What this task involves> All of the data below should be output exactly as given.
*** Opening Input for this task ***
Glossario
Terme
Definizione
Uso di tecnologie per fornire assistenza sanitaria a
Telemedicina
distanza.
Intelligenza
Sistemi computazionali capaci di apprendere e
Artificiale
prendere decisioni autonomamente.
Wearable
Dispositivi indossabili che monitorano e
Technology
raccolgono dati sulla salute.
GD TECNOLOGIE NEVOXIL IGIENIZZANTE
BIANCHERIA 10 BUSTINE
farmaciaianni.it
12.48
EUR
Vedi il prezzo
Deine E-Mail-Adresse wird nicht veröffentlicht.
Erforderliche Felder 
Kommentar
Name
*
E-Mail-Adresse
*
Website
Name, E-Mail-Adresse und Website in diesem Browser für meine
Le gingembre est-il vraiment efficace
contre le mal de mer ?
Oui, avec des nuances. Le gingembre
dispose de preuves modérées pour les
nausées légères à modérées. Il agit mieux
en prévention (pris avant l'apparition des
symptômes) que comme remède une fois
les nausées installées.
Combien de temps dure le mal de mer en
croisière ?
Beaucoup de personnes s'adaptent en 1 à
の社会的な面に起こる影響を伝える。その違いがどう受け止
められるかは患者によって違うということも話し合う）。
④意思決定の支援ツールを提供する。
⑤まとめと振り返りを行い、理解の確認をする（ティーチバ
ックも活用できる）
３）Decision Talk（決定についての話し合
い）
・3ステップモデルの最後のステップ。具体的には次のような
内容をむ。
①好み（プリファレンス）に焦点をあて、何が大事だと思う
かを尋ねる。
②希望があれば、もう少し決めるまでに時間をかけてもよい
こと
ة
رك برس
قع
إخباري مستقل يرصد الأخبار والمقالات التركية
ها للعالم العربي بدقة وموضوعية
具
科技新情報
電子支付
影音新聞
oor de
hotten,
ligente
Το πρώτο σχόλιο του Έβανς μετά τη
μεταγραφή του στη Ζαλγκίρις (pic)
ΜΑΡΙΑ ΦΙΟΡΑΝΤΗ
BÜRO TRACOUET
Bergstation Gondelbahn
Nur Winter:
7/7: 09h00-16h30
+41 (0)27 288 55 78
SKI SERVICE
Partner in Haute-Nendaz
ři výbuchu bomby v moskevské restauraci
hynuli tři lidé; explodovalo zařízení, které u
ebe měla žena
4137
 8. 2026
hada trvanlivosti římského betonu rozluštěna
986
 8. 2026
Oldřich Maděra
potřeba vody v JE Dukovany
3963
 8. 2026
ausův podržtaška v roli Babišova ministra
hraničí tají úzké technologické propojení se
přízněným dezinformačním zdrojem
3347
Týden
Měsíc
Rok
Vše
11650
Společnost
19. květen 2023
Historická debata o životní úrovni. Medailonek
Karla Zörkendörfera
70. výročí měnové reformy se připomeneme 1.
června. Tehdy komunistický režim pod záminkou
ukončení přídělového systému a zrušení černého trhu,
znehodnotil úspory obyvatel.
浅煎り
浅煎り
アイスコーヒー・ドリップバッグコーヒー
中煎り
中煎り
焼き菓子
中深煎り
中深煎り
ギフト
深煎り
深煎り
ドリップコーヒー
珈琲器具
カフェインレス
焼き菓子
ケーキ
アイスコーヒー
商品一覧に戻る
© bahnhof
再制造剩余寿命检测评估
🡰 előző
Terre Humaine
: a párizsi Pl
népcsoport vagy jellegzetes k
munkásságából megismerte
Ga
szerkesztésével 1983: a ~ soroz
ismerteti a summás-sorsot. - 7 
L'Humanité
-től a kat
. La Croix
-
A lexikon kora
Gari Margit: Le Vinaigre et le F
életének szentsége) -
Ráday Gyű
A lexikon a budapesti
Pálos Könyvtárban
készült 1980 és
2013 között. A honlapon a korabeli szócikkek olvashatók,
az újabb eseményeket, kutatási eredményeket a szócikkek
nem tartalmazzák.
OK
*** Closing Input for this task ***
Solved exercise>
Glossario
Terme
Definizione
Uso di tecnologie per fornire assistenza sanitaria a
Telemedicina
distanza.
Intelligenza
Sistemi computazionali capaci di apprendere e
Artificiale
prendere decisioni autonomamente.
Wearable
Dispositivi indossabili che monitorano e
Technology
raccolgono dati sulla salute.
GD TECNOLOGIE NEVOXIL IGIENIZZANTE
BIANCHERIA 10 BUSTINE
farmaciaianni.it
12.48
EUR
Vedi il prezzo
Deine E-Mail-Adresse wird nicht veröffentlicht.
Erforderliche Felder 
Kommentar
Name
*
E-Mail-Adresse
*
Website
Name, E-Mail-Adresse und Website in diesem Browser für meine
Le gingembre est-il vraiment efficace
contre le mal de mer ?
Oui, avec des nuances. Le gingembre
dispose de preuves modérées pour les
nausées légères à modérées. Il agit mieux
en prévention (pris avant l'apparition des
symptômes) que comme remède une fois
les nausées installées.
Combien de temps dure le mal de mer en
croisière ?
Beaucoup de personnes s'adaptent en 1 à
の社会的な面に起こる影響を伝える。その違いがどう受け止
められるかは患者によって違うということも話し合う）。
④意思決定の支援ツールを提供する。
⑤まとめと振り返りを行い、理解の確認をする（ティーチバ
ックも活用できる）
３）Decision Talk（決定についての話し合
い）
・3ステップモデルの最後のステップ。具体的には次のような
内容をむ。
①好み（プリファレンス）に焦点をあて、何が大事だと思う
かを尋ねる。
②希望があれば、もう少し決めるまでに時間をかけてもよい
こと
ة
رك برس
قع
إخباري مستقل يرصد الأخبار والمقالات التركية
ها للعالم العربي بدقة وموضوعية
具
科技新情報
電子支付
影音新聞
oor de
hotten,
ligente
Το πρώτο σχόλιο του Έβανς μετά τη
μεταγραφή του στη Ζαλγκίρις (pic)
ΜΑΡΙΑ ΦΙΟΡΑΝΤΗ
BÜRO TRACOUET
Bergstation Gondelbahn
Nur Winter:
7/7: 09h00-16h30
+41 (0)27 288 55 78
SKI SERVICE
Partner in Haute-Nendaz
ři výbuchu bomby v moskevské restauraci
hynuli tři lidé; explodovalo zařízení, které u
ebe měla žena
4137
 8. 2026
hada trvanlivosti římského betonu rozluštěna
986
 8. 2026
Oldřich Maděra
potřeba vody v JE Dukovany
3963
 8. 2026
ausův podržtaška v roli Babišova ministra
hraničí tají úzké technologické propojení se
přízněným dezinformačním zdrojem
3347
Týden
Měsíc
Rok
Vše
11650
Společnost
19. květen 2023
Historická debata o životní úrovni. Medailonek
Karla Zörkendörfera
70. výročí měnové reformy se připomeneme 1.
června. Tehdy komunistický režim pod záminkou
ukončení přídělového systému a zrušení černého trhu,
znehodnotil úspory obyvatel.
浅煎り
浅煎り
アイスコーヒー・ドリップバッグコーヒー
中煎り
中煎り
焼き菓子
中深煎り
中深煎り
ギフト
深煎り
深煎り
ドリップコーヒー
珈琲器具
カフェインレス
焼き菓子
ケーキ
アイスコーヒー
商品一覧に戻る
© bahnhof
再制造剩余寿命检测评估
🡰 előző
Terre Humaine
: a párizsi Pl
népcsoport vagy jellegzetes k
munkásságából megismerte
Ga
szerkesztésével 1983: a ~ soroz
ismerteti a summás-sorsot. - 7 
L'Humanité
-től a kat
. La Croix
-
A lexikon kora
Gari Margit: Le Vinaigre et le F
életének szentsége) -
Ráday Gyű
A lexikon a budapesti
Pálos Könyvtárban
készült 1980 és
2013 között. A honlapon a korabeli szócikkek olvashatók,
az újabb eseményeket, kutatási eredményeket a szócikkek
nem tartalmazzák.
OK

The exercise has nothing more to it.